Paul Klee verdichtet in „Weibl. Kostüm-Maske“ eine Frauenfigur zu einer schwebenden, maskenhaften Erscheinung. Das Blatt wirkt zugleich spielerisch und distanziert: Aus wenigen Linien, Farbfeldern und Flächen entsteht ein Bild, das zwischen Porträt, Kostümstudie und Zeichen der Moderne oszilliert.

Entstehungshintergrund

Das Werk entstand 1924, in einer Phase, in der Klee die Möglichkeiten von Linie, Farbe und Abstraktion besonders konsequent erforschte. Die Technik aus Feder, Pinsel und Aquarell auf Papier auf Karton ist typisch für seine experimentelle Arbeitsweise. Heute befindet sich das Blatt im Zentrum Paul Klee in Bern, wo es in den Kontext seines reichen grafischen Œuvres gehört.

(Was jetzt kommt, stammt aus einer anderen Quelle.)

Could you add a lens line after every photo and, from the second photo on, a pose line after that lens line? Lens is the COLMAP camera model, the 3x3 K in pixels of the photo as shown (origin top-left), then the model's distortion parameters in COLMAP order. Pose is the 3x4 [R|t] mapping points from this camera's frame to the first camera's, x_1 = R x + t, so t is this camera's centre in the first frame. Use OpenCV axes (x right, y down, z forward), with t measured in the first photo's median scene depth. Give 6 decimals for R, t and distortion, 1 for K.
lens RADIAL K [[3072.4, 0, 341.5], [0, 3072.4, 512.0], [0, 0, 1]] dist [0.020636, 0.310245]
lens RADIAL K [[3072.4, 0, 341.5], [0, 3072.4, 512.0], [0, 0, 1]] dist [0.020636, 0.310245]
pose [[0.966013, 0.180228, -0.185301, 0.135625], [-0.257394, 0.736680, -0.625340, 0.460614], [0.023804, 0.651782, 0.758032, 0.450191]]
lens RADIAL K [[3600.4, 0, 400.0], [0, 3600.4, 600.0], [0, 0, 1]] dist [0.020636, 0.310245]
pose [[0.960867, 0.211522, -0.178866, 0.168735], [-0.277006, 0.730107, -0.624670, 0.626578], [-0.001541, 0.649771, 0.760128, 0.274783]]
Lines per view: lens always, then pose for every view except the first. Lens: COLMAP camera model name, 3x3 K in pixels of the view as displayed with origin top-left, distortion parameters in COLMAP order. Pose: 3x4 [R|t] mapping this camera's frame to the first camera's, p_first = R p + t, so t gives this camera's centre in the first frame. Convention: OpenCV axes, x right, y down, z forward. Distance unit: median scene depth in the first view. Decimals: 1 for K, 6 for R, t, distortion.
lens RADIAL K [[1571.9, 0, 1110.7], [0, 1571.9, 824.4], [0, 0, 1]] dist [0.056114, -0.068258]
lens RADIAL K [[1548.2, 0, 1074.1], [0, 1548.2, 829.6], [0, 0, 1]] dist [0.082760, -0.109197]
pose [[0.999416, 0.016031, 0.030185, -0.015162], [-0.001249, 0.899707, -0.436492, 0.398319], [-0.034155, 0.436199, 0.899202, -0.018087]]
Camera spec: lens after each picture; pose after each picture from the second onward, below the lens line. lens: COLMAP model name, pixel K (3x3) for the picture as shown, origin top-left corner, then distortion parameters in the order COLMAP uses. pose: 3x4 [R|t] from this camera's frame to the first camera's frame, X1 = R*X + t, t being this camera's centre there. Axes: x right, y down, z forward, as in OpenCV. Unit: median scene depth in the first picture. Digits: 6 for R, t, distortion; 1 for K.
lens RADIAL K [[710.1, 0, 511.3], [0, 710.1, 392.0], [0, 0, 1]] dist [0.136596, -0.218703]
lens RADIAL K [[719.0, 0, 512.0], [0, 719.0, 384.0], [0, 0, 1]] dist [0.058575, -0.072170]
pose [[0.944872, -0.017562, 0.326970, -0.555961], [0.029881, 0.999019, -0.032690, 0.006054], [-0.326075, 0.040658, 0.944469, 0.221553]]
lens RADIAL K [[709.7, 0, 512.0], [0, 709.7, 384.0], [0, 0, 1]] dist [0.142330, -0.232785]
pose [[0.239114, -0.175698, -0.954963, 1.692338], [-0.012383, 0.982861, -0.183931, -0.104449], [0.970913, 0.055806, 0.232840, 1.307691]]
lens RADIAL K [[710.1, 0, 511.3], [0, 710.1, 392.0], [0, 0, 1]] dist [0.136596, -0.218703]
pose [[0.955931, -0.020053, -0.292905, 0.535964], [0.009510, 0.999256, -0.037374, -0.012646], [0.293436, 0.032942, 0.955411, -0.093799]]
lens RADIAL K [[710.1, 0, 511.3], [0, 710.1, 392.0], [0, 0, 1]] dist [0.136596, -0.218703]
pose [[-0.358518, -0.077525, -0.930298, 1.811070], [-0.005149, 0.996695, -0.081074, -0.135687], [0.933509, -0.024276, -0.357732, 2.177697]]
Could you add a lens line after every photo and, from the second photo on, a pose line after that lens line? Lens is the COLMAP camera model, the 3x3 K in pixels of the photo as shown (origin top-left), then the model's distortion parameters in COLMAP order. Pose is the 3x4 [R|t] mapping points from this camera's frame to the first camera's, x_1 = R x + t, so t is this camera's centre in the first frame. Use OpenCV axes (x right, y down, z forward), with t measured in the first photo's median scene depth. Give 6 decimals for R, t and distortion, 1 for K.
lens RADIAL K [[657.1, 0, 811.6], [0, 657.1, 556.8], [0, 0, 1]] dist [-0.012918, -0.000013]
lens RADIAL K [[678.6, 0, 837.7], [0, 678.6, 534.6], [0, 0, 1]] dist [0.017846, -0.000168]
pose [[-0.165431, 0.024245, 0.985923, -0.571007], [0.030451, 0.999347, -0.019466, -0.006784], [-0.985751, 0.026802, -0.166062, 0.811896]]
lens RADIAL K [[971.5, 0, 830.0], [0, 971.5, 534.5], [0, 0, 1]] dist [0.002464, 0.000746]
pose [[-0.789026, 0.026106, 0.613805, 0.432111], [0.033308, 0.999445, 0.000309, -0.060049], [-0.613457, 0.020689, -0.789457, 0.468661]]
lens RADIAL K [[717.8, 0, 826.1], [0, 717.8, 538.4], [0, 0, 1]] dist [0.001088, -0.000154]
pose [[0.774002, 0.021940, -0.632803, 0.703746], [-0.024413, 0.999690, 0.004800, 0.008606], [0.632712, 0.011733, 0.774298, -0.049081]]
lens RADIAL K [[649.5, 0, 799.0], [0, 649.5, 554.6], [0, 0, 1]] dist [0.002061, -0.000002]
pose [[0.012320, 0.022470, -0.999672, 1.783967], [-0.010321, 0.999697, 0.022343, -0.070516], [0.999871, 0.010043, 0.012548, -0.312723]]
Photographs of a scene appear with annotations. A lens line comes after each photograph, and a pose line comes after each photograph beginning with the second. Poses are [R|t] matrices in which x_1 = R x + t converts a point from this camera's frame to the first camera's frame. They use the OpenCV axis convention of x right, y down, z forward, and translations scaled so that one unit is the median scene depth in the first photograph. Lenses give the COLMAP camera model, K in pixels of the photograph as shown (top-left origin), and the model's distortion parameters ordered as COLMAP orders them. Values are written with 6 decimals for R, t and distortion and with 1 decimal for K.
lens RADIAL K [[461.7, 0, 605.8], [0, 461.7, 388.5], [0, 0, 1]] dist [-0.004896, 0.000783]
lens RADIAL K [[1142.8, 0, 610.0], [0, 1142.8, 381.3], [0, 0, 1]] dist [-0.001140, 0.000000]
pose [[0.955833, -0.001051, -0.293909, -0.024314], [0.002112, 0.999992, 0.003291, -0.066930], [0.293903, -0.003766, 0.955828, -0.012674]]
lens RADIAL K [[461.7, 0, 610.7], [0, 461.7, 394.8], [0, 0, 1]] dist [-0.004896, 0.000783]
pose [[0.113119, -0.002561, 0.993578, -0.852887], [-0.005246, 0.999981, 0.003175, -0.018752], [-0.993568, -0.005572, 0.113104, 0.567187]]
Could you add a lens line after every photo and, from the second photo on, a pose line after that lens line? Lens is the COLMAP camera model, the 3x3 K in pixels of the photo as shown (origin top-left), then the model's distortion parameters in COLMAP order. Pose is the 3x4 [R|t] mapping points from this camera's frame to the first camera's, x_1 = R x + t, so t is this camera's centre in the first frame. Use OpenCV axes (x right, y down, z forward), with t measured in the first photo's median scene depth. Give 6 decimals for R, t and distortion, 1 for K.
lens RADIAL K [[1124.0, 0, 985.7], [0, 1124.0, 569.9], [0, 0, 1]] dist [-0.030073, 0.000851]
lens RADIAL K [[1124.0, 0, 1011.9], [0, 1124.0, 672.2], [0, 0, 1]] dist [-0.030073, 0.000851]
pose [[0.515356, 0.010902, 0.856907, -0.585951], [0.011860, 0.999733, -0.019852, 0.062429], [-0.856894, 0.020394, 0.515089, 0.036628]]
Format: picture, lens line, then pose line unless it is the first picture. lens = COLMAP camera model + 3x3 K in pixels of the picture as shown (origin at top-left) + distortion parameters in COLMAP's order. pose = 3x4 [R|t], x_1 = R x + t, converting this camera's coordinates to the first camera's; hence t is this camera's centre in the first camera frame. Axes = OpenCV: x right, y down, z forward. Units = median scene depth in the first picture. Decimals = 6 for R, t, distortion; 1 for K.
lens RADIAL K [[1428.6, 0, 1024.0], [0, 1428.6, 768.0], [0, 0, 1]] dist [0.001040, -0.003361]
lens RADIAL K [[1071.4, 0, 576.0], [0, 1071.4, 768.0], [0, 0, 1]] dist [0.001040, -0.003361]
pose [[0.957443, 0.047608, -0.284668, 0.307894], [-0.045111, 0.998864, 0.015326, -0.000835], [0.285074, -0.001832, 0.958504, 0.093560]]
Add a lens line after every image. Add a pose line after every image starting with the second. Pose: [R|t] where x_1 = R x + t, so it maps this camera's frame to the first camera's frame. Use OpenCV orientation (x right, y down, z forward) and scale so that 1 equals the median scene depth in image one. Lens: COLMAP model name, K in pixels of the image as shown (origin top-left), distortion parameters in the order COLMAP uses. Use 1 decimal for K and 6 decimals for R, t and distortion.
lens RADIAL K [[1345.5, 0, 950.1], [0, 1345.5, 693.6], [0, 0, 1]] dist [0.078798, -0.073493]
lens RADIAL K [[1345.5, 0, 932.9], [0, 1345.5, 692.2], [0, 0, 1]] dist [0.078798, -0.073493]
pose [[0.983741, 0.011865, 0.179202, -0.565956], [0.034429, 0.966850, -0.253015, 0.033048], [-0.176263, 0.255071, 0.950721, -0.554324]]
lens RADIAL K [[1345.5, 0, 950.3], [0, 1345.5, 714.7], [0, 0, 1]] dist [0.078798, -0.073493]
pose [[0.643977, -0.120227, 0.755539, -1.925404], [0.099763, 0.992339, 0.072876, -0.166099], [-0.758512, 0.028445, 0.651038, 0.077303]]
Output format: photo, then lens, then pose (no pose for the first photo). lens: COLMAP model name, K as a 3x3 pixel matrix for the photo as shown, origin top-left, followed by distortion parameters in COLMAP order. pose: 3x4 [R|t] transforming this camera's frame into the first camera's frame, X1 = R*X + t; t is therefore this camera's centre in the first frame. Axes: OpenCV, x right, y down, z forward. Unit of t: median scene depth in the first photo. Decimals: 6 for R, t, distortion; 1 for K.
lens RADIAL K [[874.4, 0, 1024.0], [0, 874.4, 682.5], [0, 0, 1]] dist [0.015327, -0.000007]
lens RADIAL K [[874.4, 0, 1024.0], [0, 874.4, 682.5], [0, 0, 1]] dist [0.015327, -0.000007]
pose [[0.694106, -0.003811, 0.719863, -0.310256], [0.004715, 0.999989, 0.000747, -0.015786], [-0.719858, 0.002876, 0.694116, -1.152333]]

Bildkomposition und Details

  • Frontalität:Die Figur ist streng nach vorn ausgerichtet und erhält dadurch eine fast emblematische Präsenz.
  • Reduktion:Klee verzichtet auf erzählerische Einzelheiten und setzt auf eine knappe, poetische Formensprache.
  • Farbklang:Helle Beige- und dunkle Schwarztöne prägen den Gesamteindruck und verstärken die grafische Wirkung.
  • Maskencharakter:Der Titel verweist auf Verkleidung und Rolle; Gesicht und Kostüm verschmelzen zu einer abstrakten Bildidee.

Bedeutung

„Weibl. Kostüm-Maske“ zeigt, wie Klee das Bild des Menschen nicht naturalistisch, sondern als künstlerisches Zeichen denkt. Gerade in dieser Spannung zwischen Figuration und Abstraktion liegt die anhaltende Faszination des Werks.